What you have to do
Tally the lines of the records below containing the string "that". Give only the count.

Source material

------------

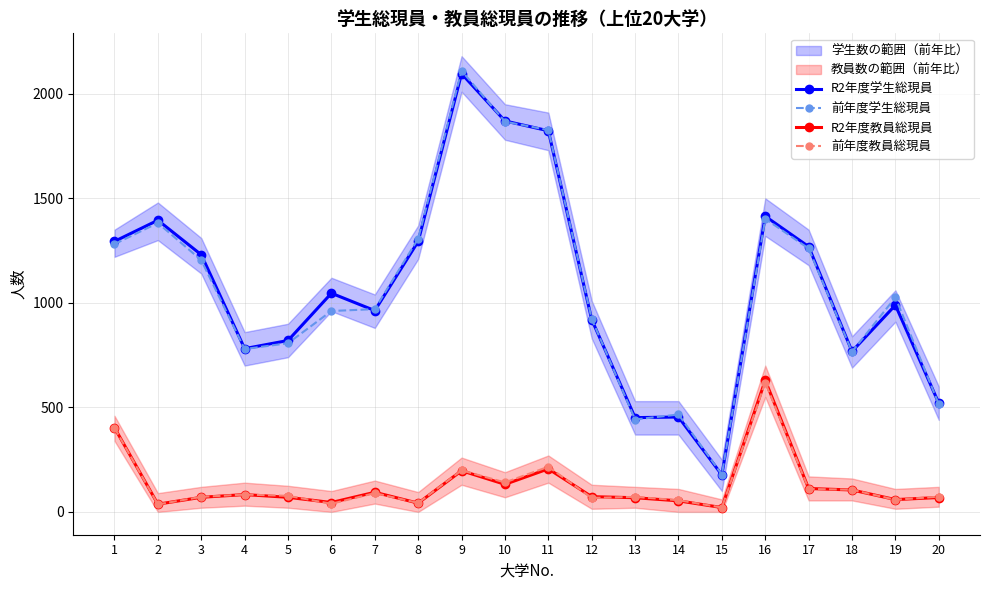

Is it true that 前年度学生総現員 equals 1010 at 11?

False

------------

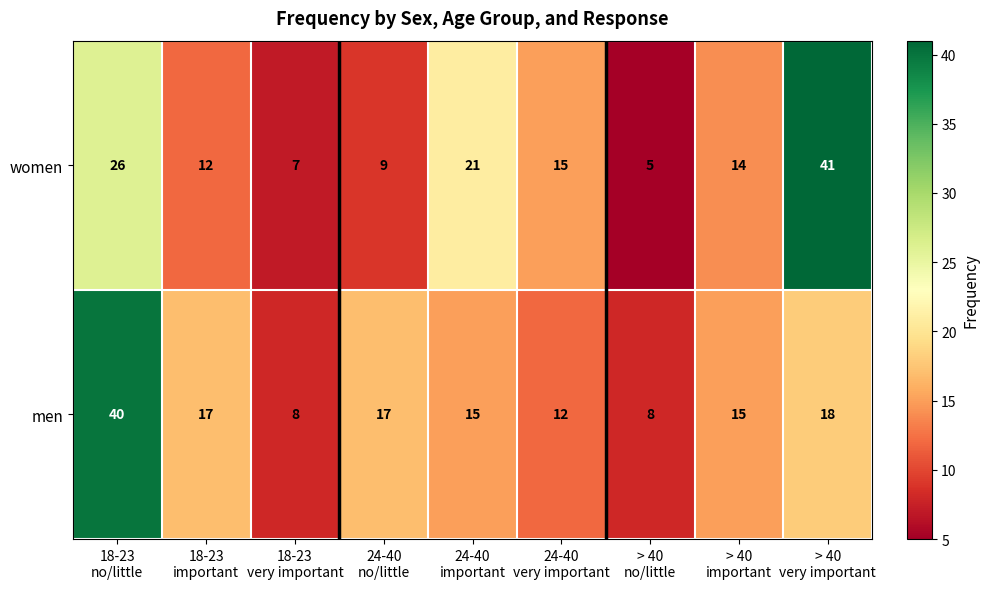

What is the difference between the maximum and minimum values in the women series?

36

------------

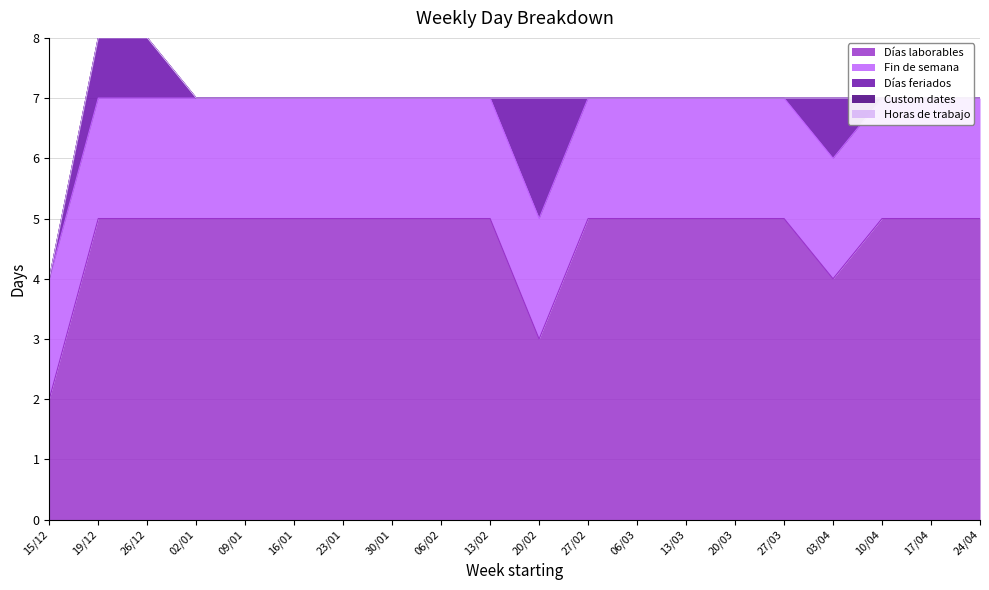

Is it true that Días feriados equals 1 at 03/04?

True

------------

Answer
2